13. Data Structures for Integers

In this chapter, we return to the problem of implementing an SSet. The difference now is that we assume the elements stored in the SSet are $ \mathtt{w}$-bit integers. That is, we want to implement $ \mathtt{add(x)}$, $ \mathtt{remove(x)}$, and $ \mathtt{find(x)}$ where $ \ensuremath{\mathtt{x}}\in\{0,\ldots,2^{\ensuremath{\mathtt{w}}}-1\}$. It is not too hard to think of plenty of applications where the data--or at least the key that we use for sorting the data--is an integer.

We will discuss three data structures, each building on the ideas of the previous. The first structure, the BinaryTrie performs all three SSet operations in $ O(\ensuremath{\mathtt{w}})$ time. This is not very impressive, since any subset of $ \{0,\ldots,2^{\ensuremath{\mathtt{w}}}-1\}$ has size $ \ensuremath{\mathtt{n}}\le 2^{\ensuremath{\mathtt{w}}}$, so that $ \log \ensuremath{\mathtt{n}} \le \ensuremath{\mathtt{w}}$. All the other SSet implementations discussed in this book perform all operations in $ O(\log \ensuremath{\mathtt{n}})$ time so they are all at least as fast as a BinaryTrie.
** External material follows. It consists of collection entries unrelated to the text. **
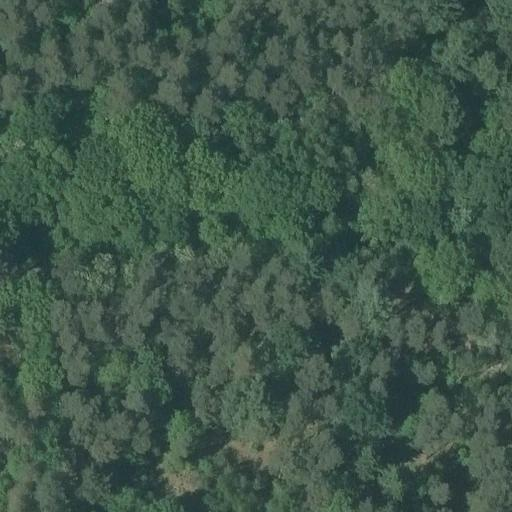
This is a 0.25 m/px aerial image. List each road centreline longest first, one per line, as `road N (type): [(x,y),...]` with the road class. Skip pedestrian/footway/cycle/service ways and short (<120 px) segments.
road 1 (unclassified): [(0,208),(511,201)]
road 2 (track): [(67,511),(21,208)]
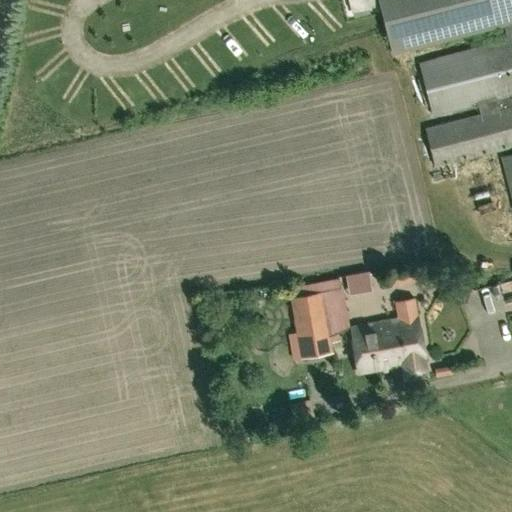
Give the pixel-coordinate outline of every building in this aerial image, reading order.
[(348,0),(351,12),(379,4),(377,0),(348,0)] [(511,146),(511,22),(511,21),(511,0),(378,0),(392,53),(504,24),(508,40),(418,62),(431,114),(477,103),(480,115),(423,129),(435,168),(511,146)] [(511,196),(511,154),(502,157),(511,196)] [(360,274),(361,288),(376,288),(376,274),(360,274)] [(288,297),(295,337),(310,335),(311,339),(327,336),(327,334),(328,334),(328,333),(348,329),(342,292),(322,296),(320,281),(288,287),(290,297),(288,297)] [(486,285),(487,297),(502,296),(501,284),(486,285)] [(401,314),(421,312),(419,290),(398,293),(401,314)] [(397,349),(401,366),(404,382),(427,379),(418,317),(381,323),(384,351),(397,349)] [(357,373),(401,366),(397,349),(384,351),(381,323),(350,328),(357,373)] [(310,335),(295,337),(300,361),(333,355),(328,334),(327,334),(327,336),(311,339),(310,335)]
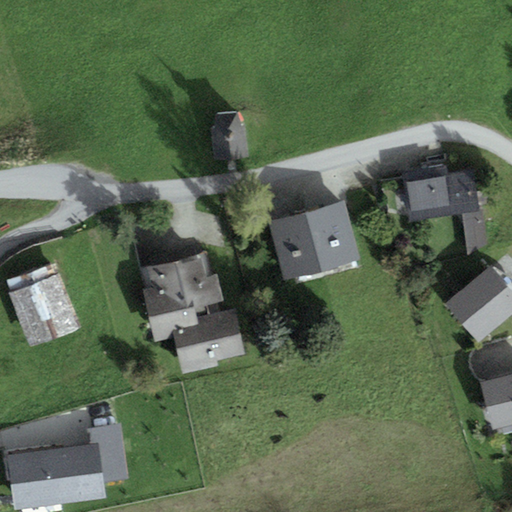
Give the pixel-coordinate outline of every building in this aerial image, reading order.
[(239,112),(216,113),(210,127),(213,159),(249,156),(246,122),(239,112)] [(463,172),(406,183),(412,220),(462,214),(468,254),(487,245),(484,209),(481,210),(476,181),(463,172)] [(344,203),(305,213),(321,272),(361,262),(344,203)] [(321,272),(305,213),(271,222),(287,282),(321,272)] [(145,291),(140,268),(130,220),(97,227),(112,298),(145,291)] [(206,254),(140,268),(145,291),(155,342),(175,338),(182,374),(220,366),(219,359),(244,354),(235,311),(205,317),(202,305),(223,301),(217,271),(210,273),(206,254)] [(54,266),(9,281),(32,347),(77,331),(54,266)] [(511,291),(492,266),(445,303),(476,341),(511,311),(511,291)] [(511,381),(490,386),(498,428),(511,425),(511,381)] [(88,429),(90,444),(98,443),(103,481),(128,478),(121,425),(88,429)] [(90,444),(7,455),(14,508),(105,496),(103,481),(98,443),(90,444)]
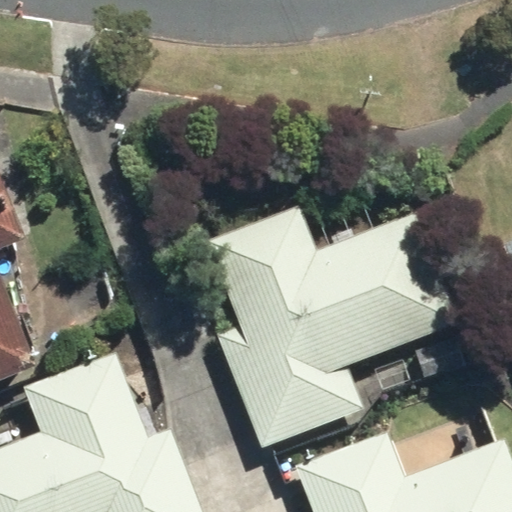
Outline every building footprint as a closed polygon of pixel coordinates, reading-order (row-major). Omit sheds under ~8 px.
[(0,288),(0,260),(26,251),(0,184),(0,393),(35,380),(0,288)] [(207,253),(239,335),(216,344),(260,456),(283,447),(360,417),(344,376),(459,330),(416,219),(312,259),(296,218),(207,253)] [(511,250),(496,257),(511,295),(511,250)] [(449,377),(434,345),(369,374),(384,406),(449,377)] [(197,511),(167,431),(153,437),(134,387),(119,393),(107,360),(19,393),(30,421),(0,432),(0,511),(197,511)] [(291,474),(305,511),(511,511),(511,471),(503,448),(402,486),(383,438),(291,474)]
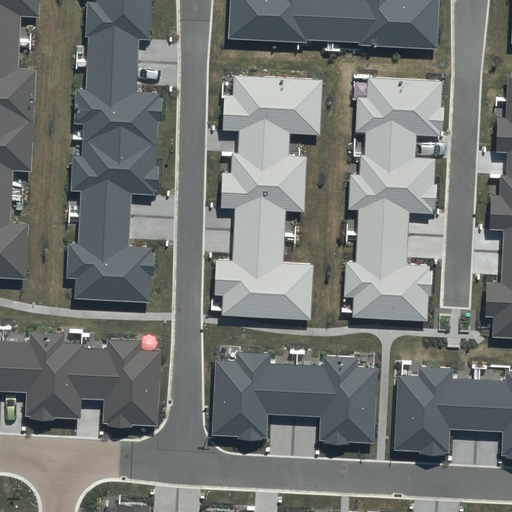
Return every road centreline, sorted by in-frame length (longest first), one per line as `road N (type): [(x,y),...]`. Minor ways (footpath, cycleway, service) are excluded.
road 1 (residential): [(197,0),(186,465)]
road 2 (residential): [(186,465),(511,483)]
road 3 (residential): [(471,0),(456,303)]
road 4 (residential): [(60,459),(186,465)]
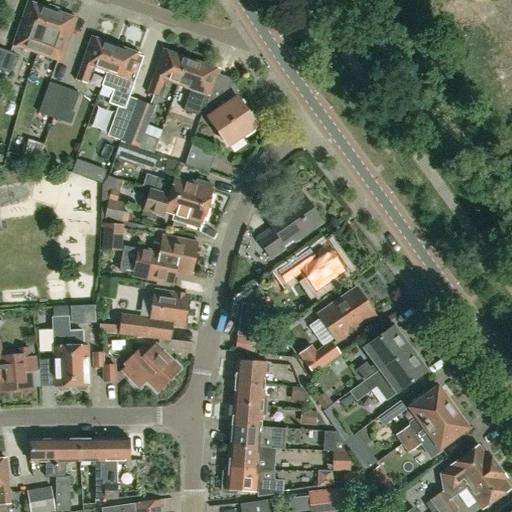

The second structure, the XFastTrie, speeds up the search in a BinaryTrie by using hashing. With this speedup, the $ \mathtt{find(x)}$ operation runs in $ O(\log \ensuremath{\mathtt{w}})$ time. However, $ \mathtt{add(x)}$ and $ \mathtt{remove(x)}$ operations in an XFastTrie still take $ O(\ensuremath{\mathtt{w}})$ time and the space used by an XFastTrie is $ O(\ensuremath{\mathtt{n}}\cdot\ensuremath{\mathtt{w}})$.

The third data structure, the YFastTrie, uses an XFastTrie to store only a sample of roughly one out of every $ \ensuremath{\mathtt{w}}$ elements and stores the remaining elements a standard SSet structure. This trick reduces the running time of $ \mathtt{add(x)}$ and $ \mathtt{remove(x)}$ to $ O(\log \ensuremath{\mathtt{w}})$ and decreases the space to $ O(\ensuremath{\mathtt{n}})$.

The implementations used as examples in this chapter can store any type of data, as long an integer can be associated with it. In the code samples, the variable $ \mathtt{ix}$ is always the integer value associated with $ \mathtt{x}$, and the method $ \mathtt{in.}$ $ \mathtt{intValue(x)}$ converts $ \mathtt{x}$ to its associated integer. In the text, however, we will simply treat $ \mathtt{x}$ as if it is an integer.